-- Problem details --
From the first line to the last, print the records exactly, leaving out the pictures.

-- Record excerpts --
**********

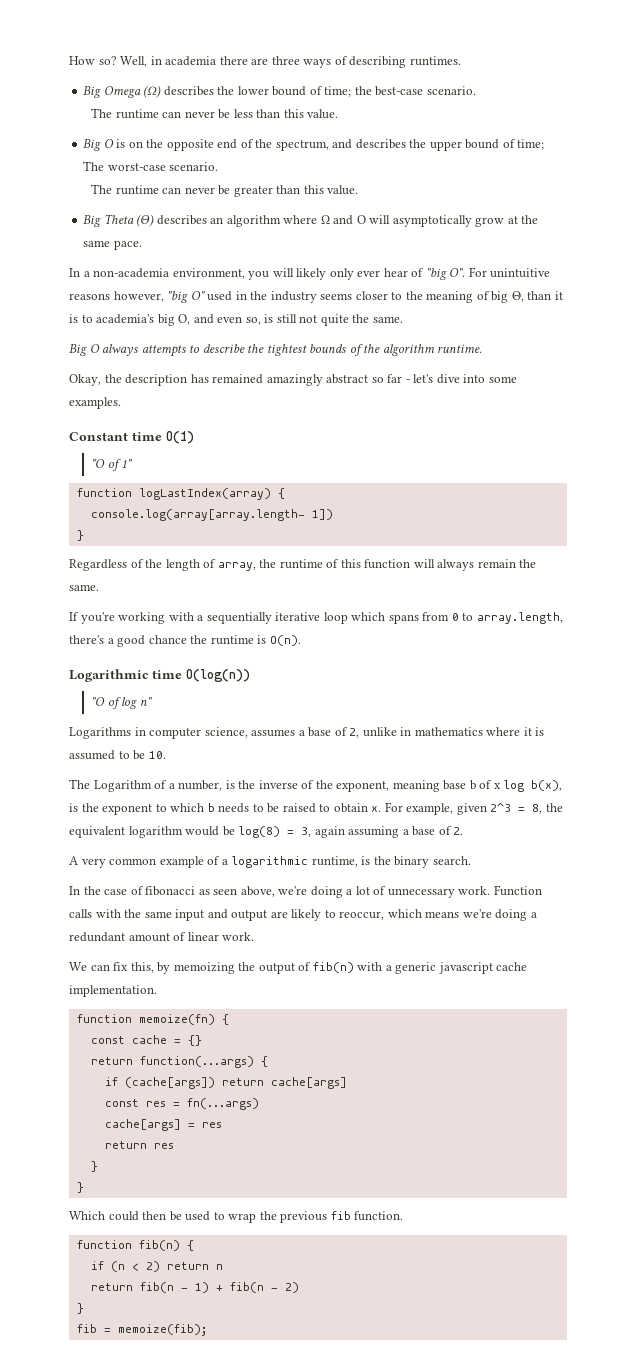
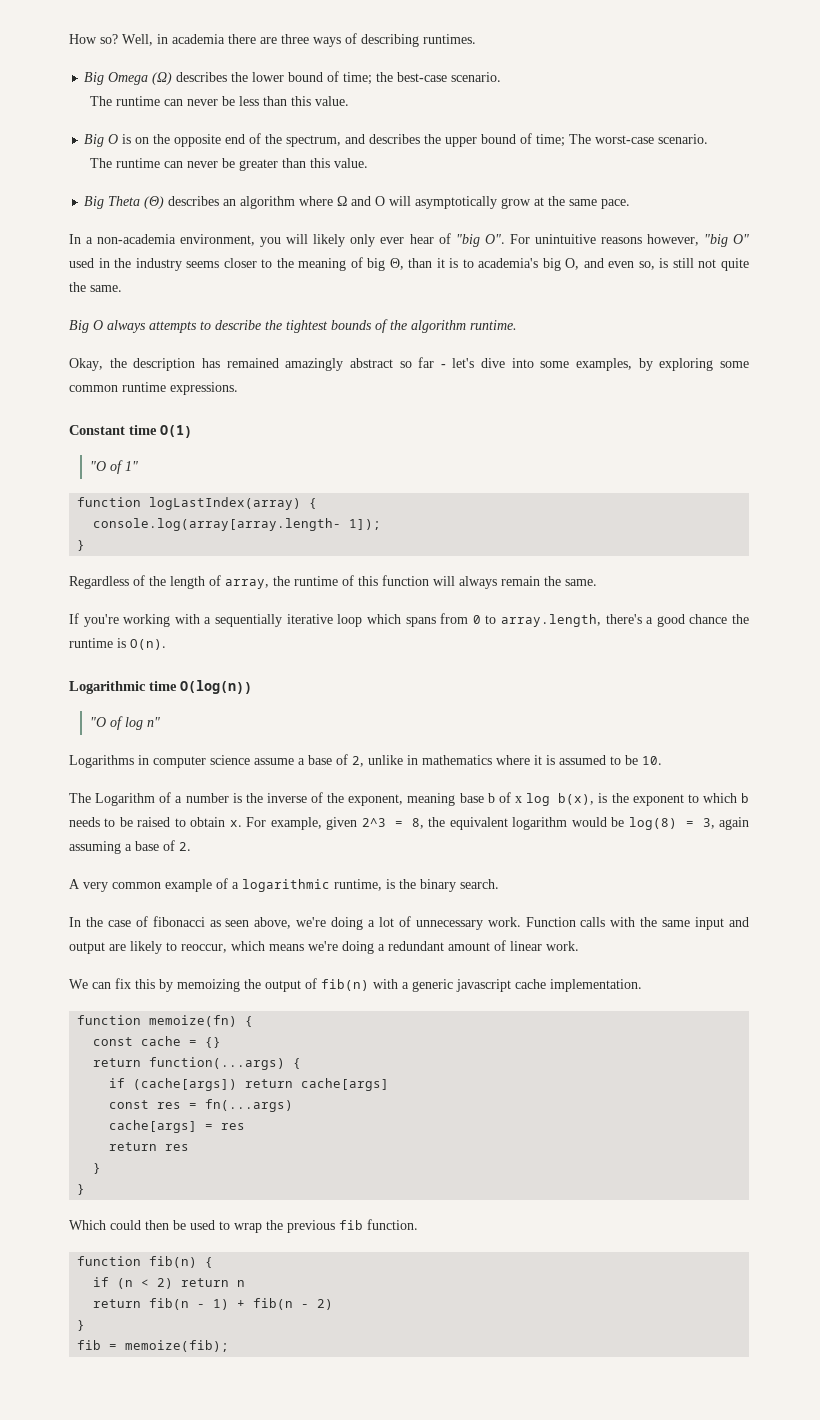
[69,397,121,409] examples. -> [576,358,749,371] [69,382,238,395] examples, by exploring some common runtime expressions.
[311,509,333,520] 1]) -> [349,519,382,530] 1]);
[204,727,296,738] science, assumes -> [210,755,294,765] science assume
[178,780,223,791] number, -> [185,793,229,803] number
[130,962,154,973] this, -> [135,979,155,989] this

**********

-- Result of the exercise --
[69,397,121,409] examples. -> [576,358,749,371] [69,382,238,395] examples, by exploring some common runtime expressions.
[311,509,333,520] 1]) -> [349,519,382,530] 1]);
[204,727,296,738] science, assumes -> [210,755,294,765] science assume
[178,780,223,791] number, -> [185,793,229,803] number
[130,962,154,973] this, -> [135,979,155,989] this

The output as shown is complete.